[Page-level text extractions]

- - - -

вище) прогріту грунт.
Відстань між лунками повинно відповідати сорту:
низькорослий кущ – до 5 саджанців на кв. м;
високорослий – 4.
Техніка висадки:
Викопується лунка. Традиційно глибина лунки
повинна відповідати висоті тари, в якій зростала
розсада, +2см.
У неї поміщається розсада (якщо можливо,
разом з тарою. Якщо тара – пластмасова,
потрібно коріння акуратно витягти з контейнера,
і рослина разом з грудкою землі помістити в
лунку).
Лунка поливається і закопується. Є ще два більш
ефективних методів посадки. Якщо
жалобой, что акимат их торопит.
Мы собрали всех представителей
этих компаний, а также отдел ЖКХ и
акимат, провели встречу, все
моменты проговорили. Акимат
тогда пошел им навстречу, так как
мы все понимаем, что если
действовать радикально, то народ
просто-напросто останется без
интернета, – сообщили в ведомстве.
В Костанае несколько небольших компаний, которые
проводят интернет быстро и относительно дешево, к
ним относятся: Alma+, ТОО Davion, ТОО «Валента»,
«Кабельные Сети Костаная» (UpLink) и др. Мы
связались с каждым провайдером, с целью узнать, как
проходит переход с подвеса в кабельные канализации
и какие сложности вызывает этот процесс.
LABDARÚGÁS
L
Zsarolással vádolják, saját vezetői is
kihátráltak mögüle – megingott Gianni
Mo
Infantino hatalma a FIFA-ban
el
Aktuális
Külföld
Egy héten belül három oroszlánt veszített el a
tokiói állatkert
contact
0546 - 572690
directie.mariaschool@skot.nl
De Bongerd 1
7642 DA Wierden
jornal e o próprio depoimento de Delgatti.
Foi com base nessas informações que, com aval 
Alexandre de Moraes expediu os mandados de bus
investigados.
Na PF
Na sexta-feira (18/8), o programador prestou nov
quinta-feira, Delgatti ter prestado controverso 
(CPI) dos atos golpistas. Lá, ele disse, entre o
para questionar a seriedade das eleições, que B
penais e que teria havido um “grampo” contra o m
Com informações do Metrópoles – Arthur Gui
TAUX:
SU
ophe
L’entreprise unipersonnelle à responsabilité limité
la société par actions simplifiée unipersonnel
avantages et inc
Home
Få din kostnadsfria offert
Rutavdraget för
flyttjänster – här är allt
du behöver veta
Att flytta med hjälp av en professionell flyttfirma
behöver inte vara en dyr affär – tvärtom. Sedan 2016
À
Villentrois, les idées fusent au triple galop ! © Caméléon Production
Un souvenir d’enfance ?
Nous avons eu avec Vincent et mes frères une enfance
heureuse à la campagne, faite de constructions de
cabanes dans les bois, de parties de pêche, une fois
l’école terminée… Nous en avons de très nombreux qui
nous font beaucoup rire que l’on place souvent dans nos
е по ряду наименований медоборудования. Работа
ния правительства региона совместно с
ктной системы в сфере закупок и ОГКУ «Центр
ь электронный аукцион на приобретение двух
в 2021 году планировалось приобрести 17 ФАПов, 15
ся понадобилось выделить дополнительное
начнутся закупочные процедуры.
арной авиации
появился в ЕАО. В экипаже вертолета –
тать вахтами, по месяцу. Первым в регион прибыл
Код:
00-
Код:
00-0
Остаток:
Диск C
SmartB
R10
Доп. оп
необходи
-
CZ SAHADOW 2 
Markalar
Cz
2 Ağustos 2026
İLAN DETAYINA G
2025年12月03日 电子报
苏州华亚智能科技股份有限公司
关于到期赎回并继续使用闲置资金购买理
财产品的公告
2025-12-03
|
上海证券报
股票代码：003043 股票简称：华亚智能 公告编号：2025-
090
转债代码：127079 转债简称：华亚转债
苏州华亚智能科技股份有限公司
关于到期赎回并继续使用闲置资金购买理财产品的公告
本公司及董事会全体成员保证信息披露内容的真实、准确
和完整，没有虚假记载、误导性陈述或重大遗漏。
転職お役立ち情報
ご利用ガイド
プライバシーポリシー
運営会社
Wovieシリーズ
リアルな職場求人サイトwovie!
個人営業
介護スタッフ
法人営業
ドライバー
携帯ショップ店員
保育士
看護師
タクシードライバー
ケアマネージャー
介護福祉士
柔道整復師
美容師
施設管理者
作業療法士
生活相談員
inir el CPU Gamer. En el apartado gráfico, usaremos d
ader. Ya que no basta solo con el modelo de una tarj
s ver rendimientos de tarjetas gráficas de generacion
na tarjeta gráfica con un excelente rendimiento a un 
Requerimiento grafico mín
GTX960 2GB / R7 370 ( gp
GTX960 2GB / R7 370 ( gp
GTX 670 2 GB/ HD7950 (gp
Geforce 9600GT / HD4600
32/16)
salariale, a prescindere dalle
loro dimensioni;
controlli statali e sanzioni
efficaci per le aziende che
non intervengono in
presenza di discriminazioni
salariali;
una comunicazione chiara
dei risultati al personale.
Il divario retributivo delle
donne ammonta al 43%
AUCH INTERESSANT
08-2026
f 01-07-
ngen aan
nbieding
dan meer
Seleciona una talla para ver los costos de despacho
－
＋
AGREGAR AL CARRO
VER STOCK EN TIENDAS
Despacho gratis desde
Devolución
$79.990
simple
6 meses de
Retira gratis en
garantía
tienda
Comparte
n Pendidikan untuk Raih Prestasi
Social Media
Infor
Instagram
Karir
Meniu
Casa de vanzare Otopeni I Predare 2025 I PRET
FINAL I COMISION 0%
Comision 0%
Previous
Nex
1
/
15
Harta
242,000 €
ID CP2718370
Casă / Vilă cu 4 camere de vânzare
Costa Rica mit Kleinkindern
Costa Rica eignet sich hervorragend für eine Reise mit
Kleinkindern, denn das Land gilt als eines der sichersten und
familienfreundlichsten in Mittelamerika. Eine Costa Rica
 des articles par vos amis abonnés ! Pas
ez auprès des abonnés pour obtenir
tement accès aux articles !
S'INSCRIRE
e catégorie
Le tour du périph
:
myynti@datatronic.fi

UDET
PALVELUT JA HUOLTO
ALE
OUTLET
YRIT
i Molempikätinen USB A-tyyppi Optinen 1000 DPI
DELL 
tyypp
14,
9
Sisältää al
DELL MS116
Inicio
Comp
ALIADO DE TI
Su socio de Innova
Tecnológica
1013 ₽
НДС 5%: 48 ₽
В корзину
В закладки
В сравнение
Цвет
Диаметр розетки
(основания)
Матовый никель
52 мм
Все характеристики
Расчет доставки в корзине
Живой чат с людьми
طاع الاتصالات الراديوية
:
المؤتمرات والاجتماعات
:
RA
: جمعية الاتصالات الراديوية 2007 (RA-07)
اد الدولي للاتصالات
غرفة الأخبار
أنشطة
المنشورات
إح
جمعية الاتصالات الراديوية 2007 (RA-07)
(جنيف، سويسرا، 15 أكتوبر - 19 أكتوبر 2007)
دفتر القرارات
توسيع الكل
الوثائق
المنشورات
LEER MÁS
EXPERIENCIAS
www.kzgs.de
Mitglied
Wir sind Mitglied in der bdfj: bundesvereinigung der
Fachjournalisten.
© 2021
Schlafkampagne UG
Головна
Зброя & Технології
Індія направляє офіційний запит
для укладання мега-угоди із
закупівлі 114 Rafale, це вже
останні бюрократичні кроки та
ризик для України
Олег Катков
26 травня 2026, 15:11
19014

- - - -

WHAT YOU HAVE TO DO:
Your job is to write out the data exactly as it stands.

REPLY TO THE TASK:
вище) прогріту грунт.
Відстань між лунками повинно відповідати сорту:
низькорослий кущ – до 5 саджанців на кв. м;
високорослий – 4.
Техніка висадки:
Викопується лунка. Традиційно глибина лунки
повинна відповідати висоті тари, в якій зростала
розсада, +2см.
У неї поміщається розсада (якщо можливо,
разом з тарою. Якщо тара – пластмасова,
потрібно коріння акуратно витягти з контейнера,
і рослина разом з грудкою землі помістити в
лунку).
Лунка поливається і закопується. Є ще два більш
ефективних методів посадки. Якщо
жалобой, что акимат их торопит.
Мы собрали всех представителей
этих компаний, а также отдел ЖКХ и
акимат, провели встречу, все
моменты проговорили. Акимат
тогда пошел им навстречу, так как
мы все понимаем, что если
действовать радикально, то народ
просто-напросто останется без
интернета, – сообщили в ведомстве.
В Костанае несколько небольших компаний, которые
проводят интернет быстро и относительно дешево, к
ним относятся: Alma+, ТОО Davion, ТОО «Валента»,
«Кабельные Сети Костаная» (UpLink) и др. Мы
связались с каждым провайдером, с целью узнать, как
проходит переход с подвеса в кабельные канализации
и какие сложности вызывает этот процесс.
LABDARÚGÁS
L
Zsarolással vádolják, saját vezetői is
kihátráltak mögüle – megingott Gianni
Mo
Infantino hatalma a FIFA-ban
el
Aktuális
Külföld
Egy héten belül három oroszlánt veszített el a
tokiói állatkert
contact
0546 - 572690
directie.mariaschool@skot.nl
De Bongerd 1
7642 DA Wierden
jornal e o próprio depoimento de Delgatti.
Foi com base nessas informações que, com aval 
Alexandre de Moraes expediu os mandados de bus
investigados.
Na PF
Na sexta-feira (18/8), o programador prestou nov
quinta-feira, Delgatti ter prestado controverso 
(CPI) dos atos golpistas. Lá, ele disse, entre o
para questionar a seriedade das eleições, que B
penais e que teria havido um “grampo” contra o m
Com informações do Metrópoles – Arthur Gui
TAUX:
SU
ophe
L’entreprise unipersonnelle à responsabilité limité
la société par actions simplifiée unipersonnel
avantages et inc
Home
Få din kostnadsfria offert
Rutavdraget för
flyttjänster – här är allt
du behöver veta
Att flytta med hjälp av en professionell flyttfirma
behöver inte vara en dyr affär – tvärtom. Sedan 2016
À
Villentrois, les idées fusent au triple galop ! © Caméléon Production
Un souvenir d’enfance ?
Nous avons eu avec Vincent et mes frères une enfance
heureuse à la campagne, faite de constructions de
cabanes dans les bois, de parties de pêche, une fois
l’école terminée… Nous en avons de très nombreux qui
nous font beaucoup rire que l’on place souvent dans nos
е по ряду наименований медоборудования. Работа
ния правительства региона совместно с
ктной системы в сфере закупок и ОГКУ «Центр
ь электронный аукцион на приобретение двух
в 2021 году планировалось приобрести 17 ФАПов, 15
ся понадобилось выделить дополнительное
начнутся закупочные процедуры.
арной авиации
появился в ЕАО. В экипаже вертолета –
тать вахтами, по месяцу. Первым в регион прибыл
Код:
00-
Код:
00-0
Остаток:
Диск C
SmartB
R10
Доп. оп
необходи
-
CZ SAHADOW 2 
Markalar
Cz
2 Ağustos 2026
İLAN DETAYINA G
2025年12月03日 电子报
苏州华亚智能科技股份有限公司
关于到期赎回并继续使用闲置资金购买理
财产品的公告
2025-12-03
|
上海证券报
股票代码：003043 股票简称：华亚智能 公告编号：2025-
090
转债代码：127079 转债简称：华亚转债
苏州华亚智能科技股份有限公司
关于到期赎回并继续使用闲置资金购买理财产品的公告
本公司及董事会全体成员保证信息披露内容的真实、准确
和完整，没有虚假记载、误导性陈述或重大遗漏。
転職お役立ち情報
ご利用ガイド
プライバシーポリシー
運営会社
Wovieシリーズ
リアルな職場求人サイトwovie!
個人営業
介護スタッフ
法人営業
ドライバー
携帯ショップ店員
保育士
看護師
タクシードライバー
ケアマネージャー
介護福祉士
柔道整復師
美容師
施設管理者
作業療法士
生活相談員
inir el CPU Gamer. En el apartado gráfico, usaremos d
ader. Ya que no basta solo con el modelo de una tarj
s ver rendimientos de tarjetas gráficas de generacion
na tarjeta gráfica con un excelente rendimiento a un 
Requerimiento grafico mín
GTX960 2GB / R7 370 ( gp
GTX960 2GB / R7 370 ( gp
GTX 670 2 GB/ HD7950 (gp
Geforce 9600GT / HD4600
32/16)
salariale, a prescindere dalle
loro dimensioni;
controlli statali e sanzioni
efficaci per le aziende che
non intervengono in
presenza di discriminazioni
salariali;
una comunicazione chiara
dei risultati al personale.
Il divario retributivo delle
donne ammonta al 43%
AUCH INTERESSANT
08-2026
f 01-07-
ngen aan
nbieding
dan meer
Seleciona una talla para ver los costos de despacho
－
＋
AGREGAR AL CARRO
VER STOCK EN TIENDAS
Despacho gratis desde
Devolución
$79.990
simple
6 meses de
Retira gratis en
garantía
tienda
Comparte
n Pendidikan untuk Raih Prestasi
Social Media
Infor
Instagram
Karir
Meniu
Casa de vanzare Otopeni I Predare 2025 I PRET
FINAL I COMISION 0%
Comision 0%
Previous
Nex
1
/
15
Harta
242,000 €
ID CP2718370
Casă / Vilă cu 4 camere de vânzare
Costa Rica mit Kleinkindern
Costa Rica eignet sich hervorragend für eine Reise mit
Kleinkindern, denn das Land gilt als eines der sichersten und
familienfreundlichsten in Mittelamerika. Eine Costa Rica
 des articles par vos amis abonnés ! Pas
ez auprès des abonnés pour obtenir
tement accès aux articles !
S'INSCRIRE
e catégorie
Le tour du périph
:
myynti@datatronic.fi

UDET
PALVELUT JA HUOLTO
ALE
OUTLET
YRIT
i Molempikätinen USB A-tyyppi Optinen 1000 DPI
DELL 
tyypp
14,
9
Sisältää al
DELL MS116
Inicio
Comp
ALIADO DE TI
Su socio de Innova
Tecnológica
1013 ₽
НДС 5%: 48 ₽
В корзину
В закладки
В сравнение
Цвет
Диаметр розетки
(основания)
Матовый никель
52 мм
Все характеристики
Расчет доставки в корзине
Живой чат с людьми
طاع الاتصالات الراديوية
:
المؤتمرات والاجتماعات
:
RA
: جمعية الاتصالات الراديوية 2007 (RA-07)
اد الدولي للاتصالات
غرفة الأخبار
أنشطة
المنشورات
إح
جمعية الاتصالات الراديوية 2007 (RA-07)
(جنيف، سويسرا، 15 أكتوبر - 19 أكتوبر 2007)
دفتر القرارات
توسيع الكل
الوثائق
المنشورات
LEER MÁS
EXPERIENCIAS
www.kzgs.de
Mitglied
Wir sind Mitglied in der bdfj: bundesvereinigung der
Fachjournalisten.
© 2021
Schlafkampagne UG
Головна
Зброя & Технології
Індія направляє офіційний запит
для укладання мега-угоди із
закупівлі 114 Rafale, це вже
останні бюрократичні кроки та
ризик для України
Олег Катков
26 травня 2026, 15:11
19014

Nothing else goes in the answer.